**Your instructions:** Reproduce the records below exactly, but only between the lines holding "RST Tractech Evo D3O Motorrad" and "Laura Townsend | ella", inclusive.

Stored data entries
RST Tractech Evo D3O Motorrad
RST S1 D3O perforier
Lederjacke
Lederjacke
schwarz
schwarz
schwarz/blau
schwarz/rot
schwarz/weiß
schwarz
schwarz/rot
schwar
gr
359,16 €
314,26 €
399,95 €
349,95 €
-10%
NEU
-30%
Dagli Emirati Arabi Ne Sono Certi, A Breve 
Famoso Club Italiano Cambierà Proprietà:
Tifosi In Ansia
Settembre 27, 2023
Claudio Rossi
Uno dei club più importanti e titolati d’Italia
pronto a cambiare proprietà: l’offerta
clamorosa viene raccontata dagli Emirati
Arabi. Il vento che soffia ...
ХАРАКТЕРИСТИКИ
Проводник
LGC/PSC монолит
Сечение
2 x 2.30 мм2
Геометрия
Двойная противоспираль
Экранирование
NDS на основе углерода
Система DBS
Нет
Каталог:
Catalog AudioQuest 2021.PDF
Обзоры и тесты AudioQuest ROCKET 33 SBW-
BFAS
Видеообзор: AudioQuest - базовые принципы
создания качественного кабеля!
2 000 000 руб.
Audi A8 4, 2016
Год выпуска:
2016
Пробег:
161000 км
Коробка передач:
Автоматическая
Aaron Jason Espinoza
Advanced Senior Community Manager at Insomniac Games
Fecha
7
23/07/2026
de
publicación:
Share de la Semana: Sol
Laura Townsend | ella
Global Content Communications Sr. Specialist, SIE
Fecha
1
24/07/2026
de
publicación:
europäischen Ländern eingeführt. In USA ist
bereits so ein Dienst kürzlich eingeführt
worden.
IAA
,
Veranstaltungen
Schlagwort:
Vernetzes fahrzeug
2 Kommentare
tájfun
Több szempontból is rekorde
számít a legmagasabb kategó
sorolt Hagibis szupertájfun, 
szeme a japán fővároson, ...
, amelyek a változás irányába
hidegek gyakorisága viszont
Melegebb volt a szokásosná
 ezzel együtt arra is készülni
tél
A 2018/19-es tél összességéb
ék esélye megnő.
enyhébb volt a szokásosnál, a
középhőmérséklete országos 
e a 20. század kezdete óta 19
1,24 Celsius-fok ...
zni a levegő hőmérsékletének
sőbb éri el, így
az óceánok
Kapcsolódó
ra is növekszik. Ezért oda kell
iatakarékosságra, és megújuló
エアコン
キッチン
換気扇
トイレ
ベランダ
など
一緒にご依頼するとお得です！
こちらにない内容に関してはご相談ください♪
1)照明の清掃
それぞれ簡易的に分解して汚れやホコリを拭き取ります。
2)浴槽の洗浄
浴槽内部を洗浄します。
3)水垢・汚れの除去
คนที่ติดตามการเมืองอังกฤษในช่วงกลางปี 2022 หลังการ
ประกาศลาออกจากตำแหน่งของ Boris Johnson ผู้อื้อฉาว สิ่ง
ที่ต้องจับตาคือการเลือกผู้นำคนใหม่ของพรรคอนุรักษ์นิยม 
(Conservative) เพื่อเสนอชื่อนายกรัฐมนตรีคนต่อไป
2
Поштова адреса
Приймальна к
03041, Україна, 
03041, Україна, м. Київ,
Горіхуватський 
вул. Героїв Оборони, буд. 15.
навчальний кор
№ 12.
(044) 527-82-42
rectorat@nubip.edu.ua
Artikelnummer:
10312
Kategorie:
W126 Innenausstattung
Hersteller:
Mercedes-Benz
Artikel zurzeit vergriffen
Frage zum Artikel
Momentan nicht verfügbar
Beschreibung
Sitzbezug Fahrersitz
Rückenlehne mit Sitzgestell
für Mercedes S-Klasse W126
--
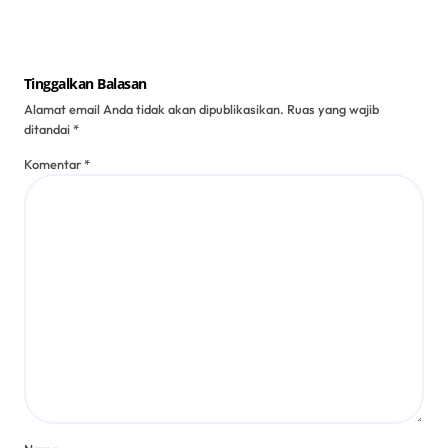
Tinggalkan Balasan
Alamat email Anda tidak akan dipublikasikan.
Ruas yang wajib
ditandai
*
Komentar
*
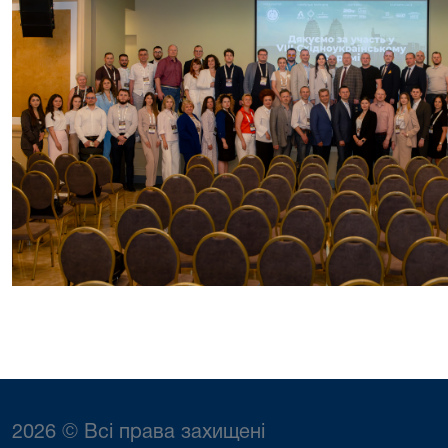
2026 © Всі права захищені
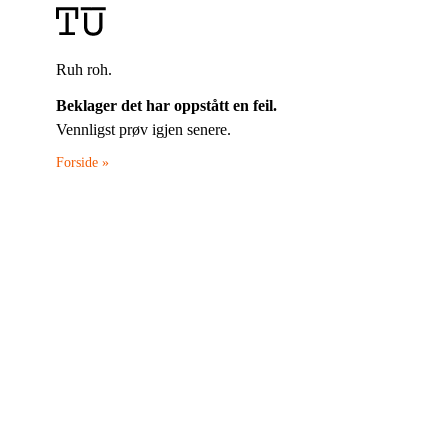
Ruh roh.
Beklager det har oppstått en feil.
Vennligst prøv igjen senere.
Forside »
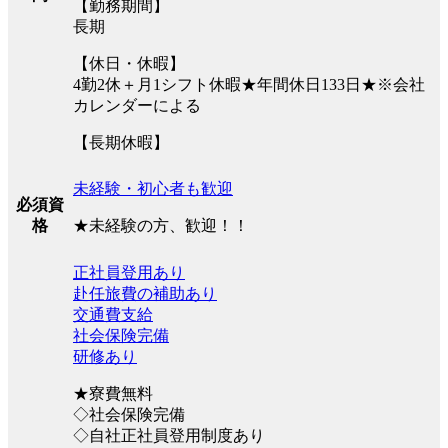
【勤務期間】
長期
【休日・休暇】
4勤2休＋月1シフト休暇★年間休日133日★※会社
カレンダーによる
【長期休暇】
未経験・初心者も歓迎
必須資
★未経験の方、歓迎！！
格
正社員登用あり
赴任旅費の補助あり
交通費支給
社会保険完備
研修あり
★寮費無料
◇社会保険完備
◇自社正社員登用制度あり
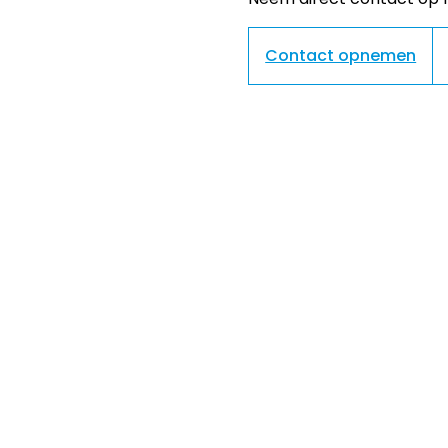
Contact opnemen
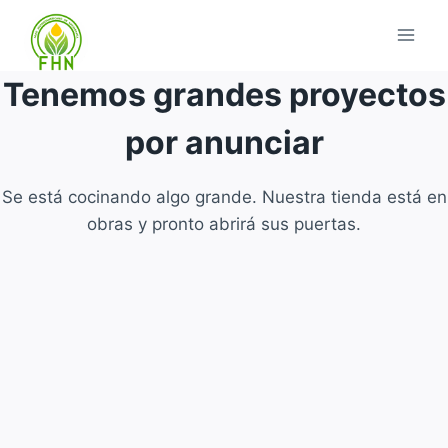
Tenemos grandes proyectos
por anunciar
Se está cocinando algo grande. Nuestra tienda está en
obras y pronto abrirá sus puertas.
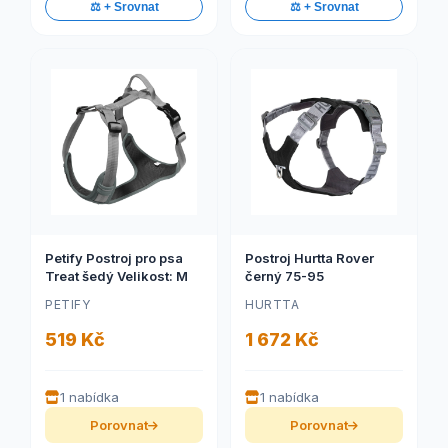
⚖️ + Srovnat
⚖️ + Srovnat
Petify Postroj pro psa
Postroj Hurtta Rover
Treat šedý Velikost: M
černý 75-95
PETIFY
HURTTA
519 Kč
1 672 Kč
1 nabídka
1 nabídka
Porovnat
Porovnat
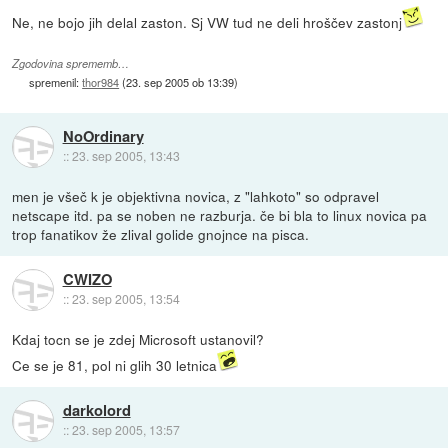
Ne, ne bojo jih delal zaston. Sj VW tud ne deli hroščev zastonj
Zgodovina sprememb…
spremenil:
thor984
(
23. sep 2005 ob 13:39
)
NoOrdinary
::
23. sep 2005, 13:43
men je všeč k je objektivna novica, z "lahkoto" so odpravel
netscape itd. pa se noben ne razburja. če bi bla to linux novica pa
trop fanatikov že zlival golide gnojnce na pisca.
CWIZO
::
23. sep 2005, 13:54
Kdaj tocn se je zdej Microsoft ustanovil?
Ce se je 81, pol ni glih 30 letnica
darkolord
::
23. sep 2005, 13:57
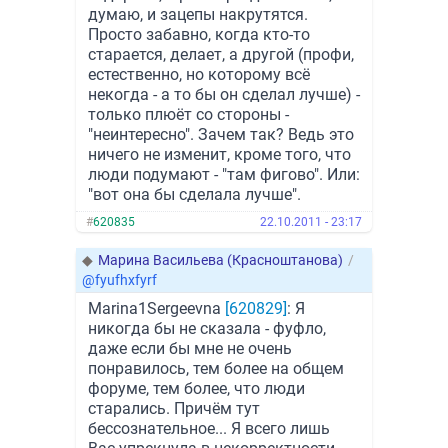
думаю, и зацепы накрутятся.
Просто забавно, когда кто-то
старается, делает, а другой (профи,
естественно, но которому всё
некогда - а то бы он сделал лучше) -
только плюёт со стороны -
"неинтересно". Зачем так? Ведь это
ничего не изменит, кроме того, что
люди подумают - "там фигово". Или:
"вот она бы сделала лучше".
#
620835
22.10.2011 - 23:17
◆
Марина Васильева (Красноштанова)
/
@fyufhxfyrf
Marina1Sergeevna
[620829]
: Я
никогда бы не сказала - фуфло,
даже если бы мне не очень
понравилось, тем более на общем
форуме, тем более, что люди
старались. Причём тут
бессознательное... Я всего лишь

**Response to the task:**
RST Tractech Evo D3O Motorrad
RST S1 D3O perforier
Lederjacke
Lederjacke
schwarz
schwarz
schwarz/blau
schwarz/rot
schwarz/weiß
schwarz
schwarz/rot
schwar
gr
359,16 €
314,26 €
399,95 €
349,95 €
-10%
NEU
-30%
Dagli Emirati Arabi Ne Sono Certi, A Breve 
Famoso Club Italiano Cambierà Proprietà:
Tifosi In Ansia
Settembre 27, 2023
Claudio Rossi
Uno dei club più importanti e titolati d’Italia
pronto a cambiare proprietà: l’offerta
clamorosa viene raccontata dagli Emirati
Arabi. Il vento che soffia ...
ХАРАКТЕРИСТИКИ
Проводник
LGC/PSC монолит
Сечение
2 x 2.30 мм2
Геометрия
Двойная противоспираль
Экранирование
NDS на основе углерода
Система DBS
Нет
Каталог:
Catalog AudioQuest 2021.PDF
Обзоры и тесты AudioQuest ROCKET 33 SBW-
BFAS
Видеообзор: AudioQuest - базовые принципы
создания качественного кабеля!
2 000 000 руб.
Audi A8 4, 2016
Год выпуска:
2016
Пробег:
161000 км
Коробка передач:
Автоматическая
Aaron Jason Espinoza
Advanced Senior Community Manager at Insomniac Games
Fecha
7
23/07/2026
de
publicación:
Share de la Semana: Sol
Laura Townsend | ella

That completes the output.